### [WORK TO COMPLETE]
Rewrite the records below, putting "Image size" wherever "Page size" appears and keeping everything else the same. Omit the pictures from your answer.

━━━ GIVEN RECORDS

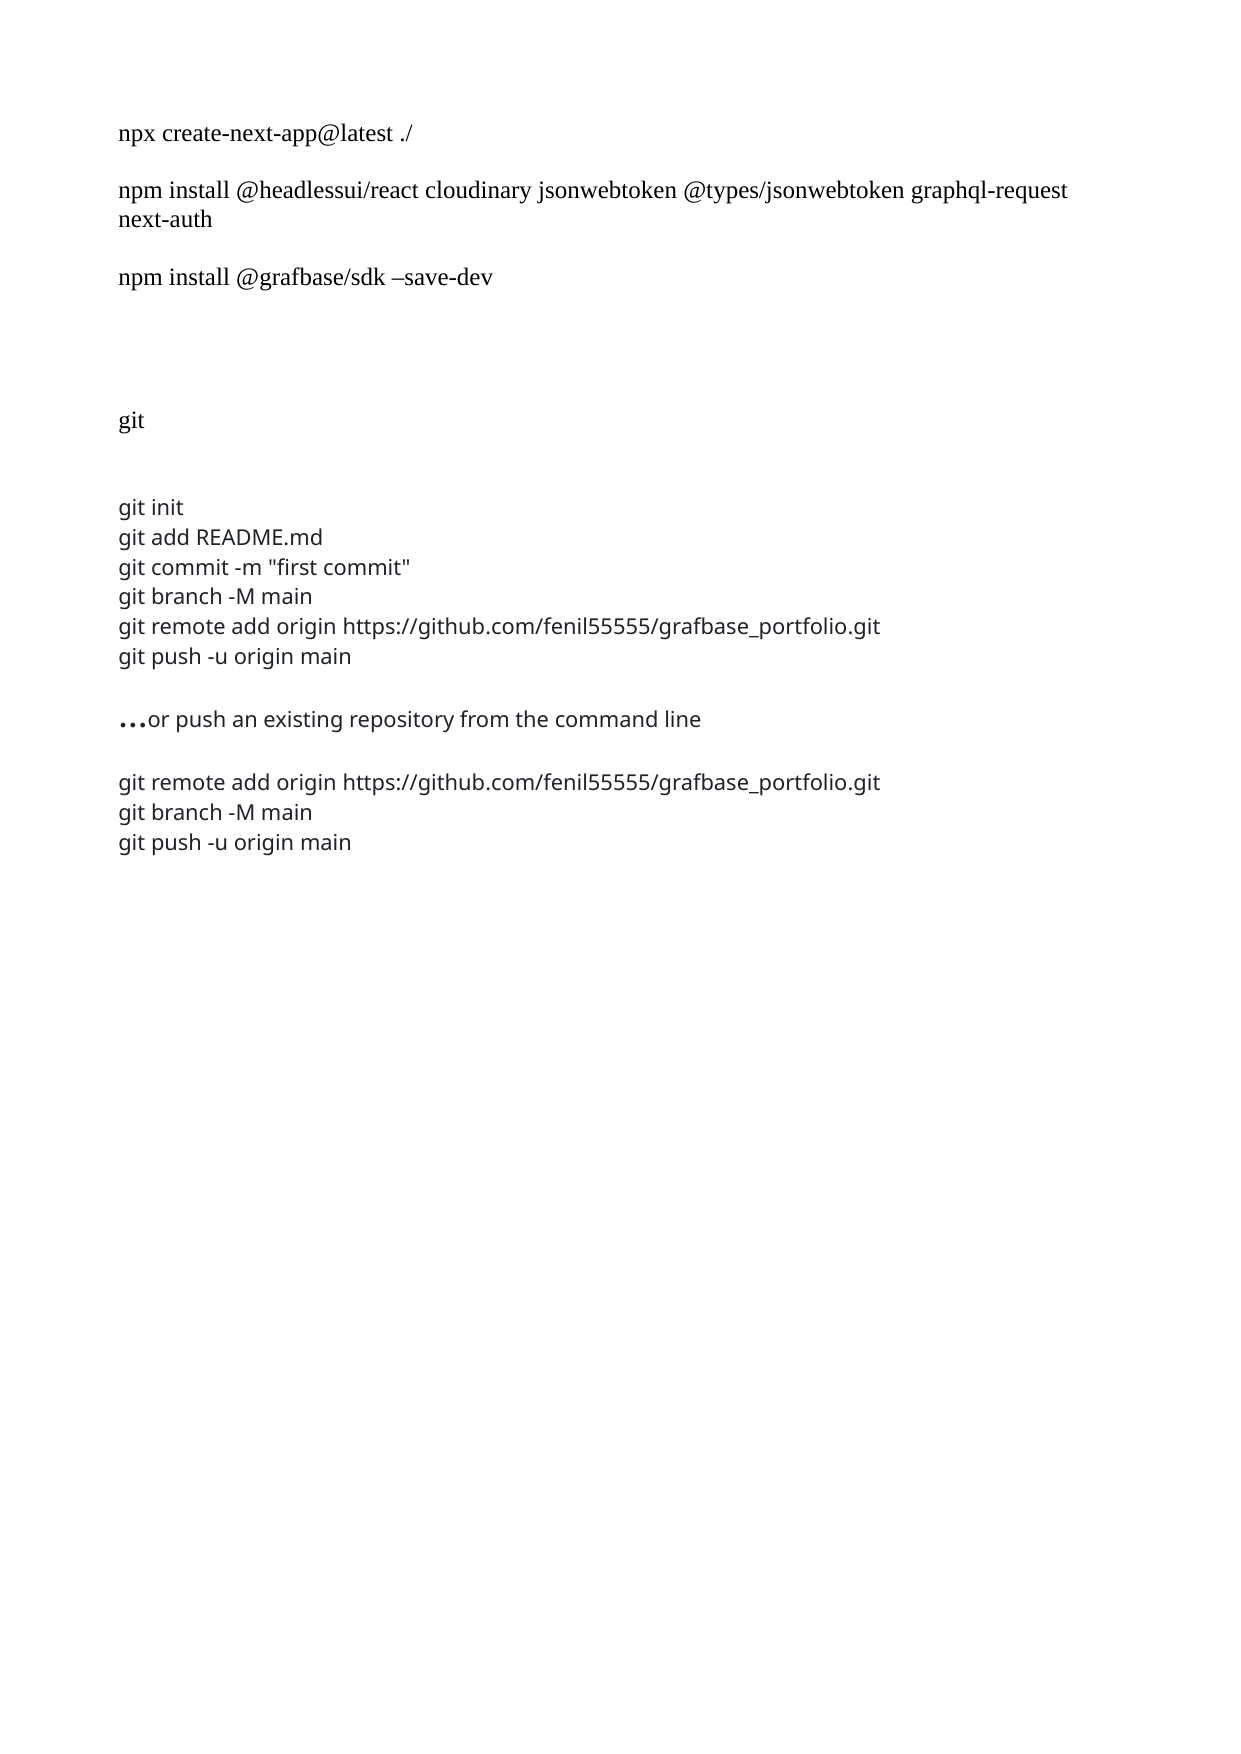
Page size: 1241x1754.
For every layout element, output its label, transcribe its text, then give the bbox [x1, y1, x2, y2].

text git init [118, 492, 1122, 522]
text git [118, 406, 1122, 434]
text git commit -m "first commit" [118, 551, 1122, 581]
subtitle …or push an existing repository from the command line [118, 700, 1122, 734]
text git branch -M main [118, 581, 1122, 611]
text git remote add origin https://github.com/fenil55555/grafbase_portfolio.git [118, 767, 1122, 797]
text npx create-next-app@latest ./ [118, 118, 1122, 147]
text npm install @headlessui/react cloudinary jsonwebtoken @types/jsonwebtoken graphql-request next-auth [118, 176, 1122, 233]
text git push -u origin main [118, 827, 1122, 856]
text npm install @grafbase/sdk –save-dev [118, 262, 1122, 291]
text git push -u origin main [118, 641, 1122, 671]
text git add README.md [118, 522, 1122, 551]
text git branch -M main [118, 797, 1122, 827]
text git remote add origin https://github.com/fenil55555/grafbase_portfolio.git [118, 611, 1122, 641]
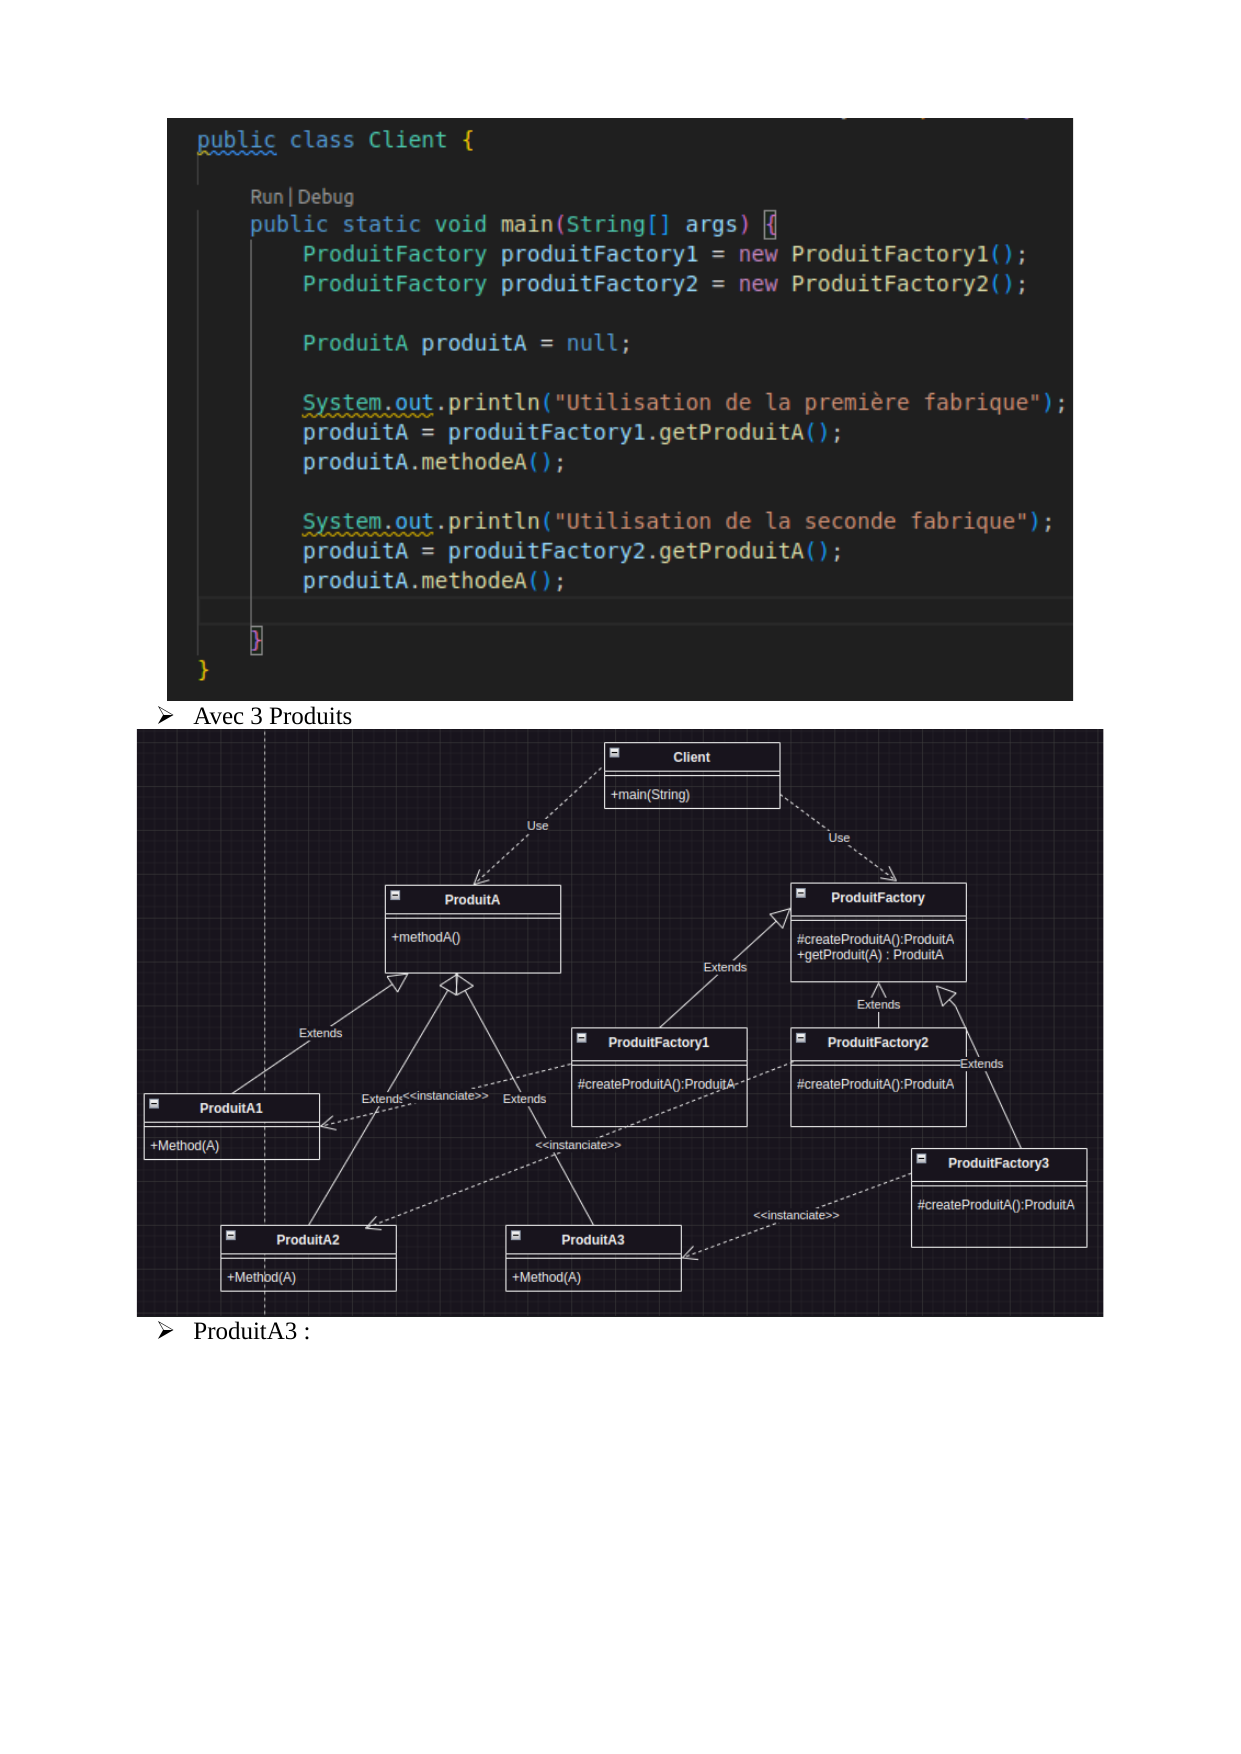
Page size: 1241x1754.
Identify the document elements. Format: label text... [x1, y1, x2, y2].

━━━━━━

### [EXPECTED OUTPUT]
Image size: 1241x1754.
For every layout element, output its label, transcribe its text, then give the bbox [x1, y1, x2, y2].

text git init [118, 492, 1122, 522]
text git [118, 406, 1122, 434]
text git commit -m "first commit" [118, 551, 1122, 581]
subtitle …or push an existing repository from the command line [118, 700, 1122, 734]
text git branch -M main [118, 581, 1122, 611]
text git remote add origin https://github.com/fenil55555/grafbase_portfolio.git [118, 767, 1122, 797]
text npx create-next-app@latest ./ [118, 118, 1122, 147]
text npm install @headlessui/react cloudinary jsonwebtoken @types/jsonwebtoken graphql-request next-auth [118, 176, 1122, 233]
text git push -u origin main [118, 827, 1122, 856]
text npm install @grafbase/sdk –save-dev [118, 262, 1122, 291]
text git push -u origin main [118, 641, 1122, 671]
text git add README.md [118, 522, 1122, 551]
text git branch -M main [118, 797, 1122, 827]
text git remote add origin https://github.com/fenil55555/grafbase_portfolio.git [118, 611, 1122, 641]
Image size: 1241x1754.
Identify the document elements. Format: label text... [x1, y1, x2, y2].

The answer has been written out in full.